(TEXT EXCERPT):

-.-.-

Overall accuracy: 72.7%

3.3 Clothes similarity measurement

In order to weigh the degree to which each clothes factor is salient in human perception, we turned to our user study data. Each respondent rated the similarity on 40 pairs of men’s shirts and 20 pairs of women’s shirts. We coded each shirt along each of the six factors. For each pair of shirts, we calculated a difference score for each factor. A 0 was given for each matched factor and a 1 for a mismatch. For the color, we compute a score between 0 and 1 depending on the normalized distance between the two color histograms. Thus, for each person’s similarity rating, we had six factor similarity scores.

We conducted a linear regression using the factor similarity scores to predict the similarity rating scores in order to determine the relative importance of each factor. The regression model generated the weights for each factor that would approximate human perception of shirt similarity. The coefficients provided the weights for each factor that we can use to generate similarity scores. For example, the regression equation for similarity ratings of men’s shirts is: similarity rating = 3.247 + (−0.63 × sleeve) + (−0.19 × pattern) + (2.40 × color) + (−0.88 × collar) + (−0.80 × placket) + (−0.06 × emblem).

To understand how well the features generated from our computer vision engine captured the variance in human ratings of shirt similarity, we conducted a linear regression using the image features to predict the similarity rating. The regression results show that in the case of men’s shirts, the predicted similarity score (using the features detected from the vision algorithms) correlates with the actual ratings at 0.52.

-.-.-

(DATASET EXTRACT):
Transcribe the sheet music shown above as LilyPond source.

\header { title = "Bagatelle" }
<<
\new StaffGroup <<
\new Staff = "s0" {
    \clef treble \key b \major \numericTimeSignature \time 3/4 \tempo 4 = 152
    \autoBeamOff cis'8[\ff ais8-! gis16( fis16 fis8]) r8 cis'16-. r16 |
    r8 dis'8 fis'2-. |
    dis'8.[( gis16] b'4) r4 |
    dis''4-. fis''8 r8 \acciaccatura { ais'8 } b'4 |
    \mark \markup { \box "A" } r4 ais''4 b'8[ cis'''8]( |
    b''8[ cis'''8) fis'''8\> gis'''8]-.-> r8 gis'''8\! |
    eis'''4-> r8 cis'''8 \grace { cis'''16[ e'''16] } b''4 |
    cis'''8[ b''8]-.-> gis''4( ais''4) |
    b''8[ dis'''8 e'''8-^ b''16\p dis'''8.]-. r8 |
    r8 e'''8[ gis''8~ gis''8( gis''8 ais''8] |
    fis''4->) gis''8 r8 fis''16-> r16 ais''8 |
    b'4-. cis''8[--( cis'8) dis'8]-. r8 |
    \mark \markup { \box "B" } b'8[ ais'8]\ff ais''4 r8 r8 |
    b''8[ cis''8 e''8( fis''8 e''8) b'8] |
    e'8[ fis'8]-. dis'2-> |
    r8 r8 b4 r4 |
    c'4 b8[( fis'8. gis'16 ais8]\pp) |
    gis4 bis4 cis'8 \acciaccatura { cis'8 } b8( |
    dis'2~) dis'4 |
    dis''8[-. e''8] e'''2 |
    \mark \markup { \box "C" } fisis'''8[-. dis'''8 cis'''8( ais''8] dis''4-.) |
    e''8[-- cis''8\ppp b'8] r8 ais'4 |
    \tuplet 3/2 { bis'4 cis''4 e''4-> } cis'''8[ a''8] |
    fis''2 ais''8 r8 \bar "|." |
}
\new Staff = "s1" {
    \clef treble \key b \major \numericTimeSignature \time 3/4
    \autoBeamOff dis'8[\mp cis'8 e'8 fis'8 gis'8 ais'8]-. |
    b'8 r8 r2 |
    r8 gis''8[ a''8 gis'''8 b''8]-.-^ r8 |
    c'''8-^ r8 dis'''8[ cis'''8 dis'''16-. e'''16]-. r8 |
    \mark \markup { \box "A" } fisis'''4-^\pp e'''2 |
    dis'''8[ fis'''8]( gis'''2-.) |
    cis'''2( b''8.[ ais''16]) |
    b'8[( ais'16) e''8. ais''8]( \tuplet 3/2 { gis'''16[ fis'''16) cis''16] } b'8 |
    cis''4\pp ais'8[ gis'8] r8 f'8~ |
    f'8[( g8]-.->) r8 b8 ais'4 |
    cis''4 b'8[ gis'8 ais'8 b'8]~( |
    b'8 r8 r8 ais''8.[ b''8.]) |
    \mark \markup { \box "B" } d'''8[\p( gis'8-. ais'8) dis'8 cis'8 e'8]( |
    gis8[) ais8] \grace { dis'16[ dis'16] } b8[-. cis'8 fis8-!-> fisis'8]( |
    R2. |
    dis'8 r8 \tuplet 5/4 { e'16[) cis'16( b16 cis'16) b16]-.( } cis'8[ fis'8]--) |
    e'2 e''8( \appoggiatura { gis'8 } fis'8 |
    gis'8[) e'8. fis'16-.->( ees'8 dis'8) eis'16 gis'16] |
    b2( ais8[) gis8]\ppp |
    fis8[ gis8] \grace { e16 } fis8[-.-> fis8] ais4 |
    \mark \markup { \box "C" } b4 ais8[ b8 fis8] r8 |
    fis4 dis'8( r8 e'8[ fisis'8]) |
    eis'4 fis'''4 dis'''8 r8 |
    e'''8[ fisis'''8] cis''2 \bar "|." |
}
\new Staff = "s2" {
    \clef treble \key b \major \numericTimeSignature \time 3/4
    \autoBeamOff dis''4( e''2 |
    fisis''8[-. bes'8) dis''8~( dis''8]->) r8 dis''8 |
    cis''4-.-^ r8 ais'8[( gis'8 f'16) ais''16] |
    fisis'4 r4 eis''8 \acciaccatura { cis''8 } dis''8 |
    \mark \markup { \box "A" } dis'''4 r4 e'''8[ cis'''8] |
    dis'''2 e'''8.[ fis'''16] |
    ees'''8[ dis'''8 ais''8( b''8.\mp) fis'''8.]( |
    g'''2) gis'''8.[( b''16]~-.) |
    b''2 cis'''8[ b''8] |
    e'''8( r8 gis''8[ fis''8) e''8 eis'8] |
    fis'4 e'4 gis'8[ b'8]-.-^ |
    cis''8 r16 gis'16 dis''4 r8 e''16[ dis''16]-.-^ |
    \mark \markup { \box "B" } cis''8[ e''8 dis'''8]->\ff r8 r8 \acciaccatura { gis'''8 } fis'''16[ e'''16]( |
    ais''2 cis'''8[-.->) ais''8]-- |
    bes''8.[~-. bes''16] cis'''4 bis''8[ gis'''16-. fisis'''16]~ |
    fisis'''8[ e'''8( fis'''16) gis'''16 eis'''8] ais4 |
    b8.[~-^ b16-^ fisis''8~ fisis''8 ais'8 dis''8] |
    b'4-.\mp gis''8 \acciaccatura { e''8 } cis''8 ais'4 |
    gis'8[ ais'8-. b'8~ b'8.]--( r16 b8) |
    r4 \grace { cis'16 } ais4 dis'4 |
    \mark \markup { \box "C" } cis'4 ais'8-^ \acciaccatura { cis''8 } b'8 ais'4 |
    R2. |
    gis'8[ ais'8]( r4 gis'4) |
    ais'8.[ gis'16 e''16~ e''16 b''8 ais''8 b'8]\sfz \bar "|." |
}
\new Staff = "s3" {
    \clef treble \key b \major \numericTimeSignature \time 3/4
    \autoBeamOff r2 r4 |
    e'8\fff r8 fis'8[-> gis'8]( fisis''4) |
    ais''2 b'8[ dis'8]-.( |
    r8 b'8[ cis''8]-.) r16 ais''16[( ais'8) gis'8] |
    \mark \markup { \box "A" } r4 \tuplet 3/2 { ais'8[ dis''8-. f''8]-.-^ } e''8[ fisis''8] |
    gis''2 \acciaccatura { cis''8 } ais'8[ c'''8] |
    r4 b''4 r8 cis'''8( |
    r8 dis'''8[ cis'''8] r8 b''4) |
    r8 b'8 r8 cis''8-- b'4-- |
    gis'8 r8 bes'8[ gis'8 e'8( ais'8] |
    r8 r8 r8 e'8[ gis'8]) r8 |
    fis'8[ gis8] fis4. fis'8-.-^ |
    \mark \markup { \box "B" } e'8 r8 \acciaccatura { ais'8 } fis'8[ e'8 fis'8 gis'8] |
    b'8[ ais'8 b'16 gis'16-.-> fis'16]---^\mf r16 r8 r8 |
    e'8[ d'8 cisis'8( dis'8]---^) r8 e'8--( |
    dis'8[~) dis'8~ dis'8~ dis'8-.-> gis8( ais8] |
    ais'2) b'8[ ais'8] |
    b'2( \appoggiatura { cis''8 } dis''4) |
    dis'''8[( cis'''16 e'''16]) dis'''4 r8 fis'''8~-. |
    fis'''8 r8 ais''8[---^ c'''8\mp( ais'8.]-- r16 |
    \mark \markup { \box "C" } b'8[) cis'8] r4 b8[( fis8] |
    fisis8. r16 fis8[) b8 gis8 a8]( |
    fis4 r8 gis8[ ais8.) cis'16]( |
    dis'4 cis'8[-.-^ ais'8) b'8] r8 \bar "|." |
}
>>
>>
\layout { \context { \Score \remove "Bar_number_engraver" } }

-.-.-

(REQUIRED ACTIONS):
A) From the passage on shirt similarity, reproduce the part from "3.3 Clothes similarity" up to and including "factor similarity scores.".
B) In the passage on shirt similarity, how many pairs of women's shirts did each respondent rate?
C) Continue the passage on shirt similarity, picking up after its final sentence.

(ANSWERS TO THE TASKS):
A)
3.3 Clothes similarity measurement

In order to weigh the degree to which each clothes factor is salient in human perception, we turned to our user study data. Each respondent rated the similarity on 40 pairs of men’s shirts and 20 pairs of women’s shirts. We coded each shirt along each of the six factors. For each pair of shirts, we calculated a difference score for each factor. A 0 was given for each matched factor and a 1 for a mismatch. For the color, we compute a score between 0 and 1 depending on the normalized distance between the two color histograms. Thus, for each person’s similarity rating, we had six factor similarity scores.

B) 20 pairs

C)
3.4 Motion tracking and pose matching

Human body orientation detection has been extensively studied for human pose estimation. The Responsive Mirror system uses visual analysis from a ceiling mounted camera to detect body orientation and to track the orientation efficiently. A typical person, when viewed from overhead, is an ellipsoidal shape. The longer axis is the shoulder, and the shorter axis is the person’s body orientation (Fig. 9). The curve in the figure is the detected body contour, which is then approximated by a best-fitting ellipse as shown in the figure. The detected body orientation is marked with a line.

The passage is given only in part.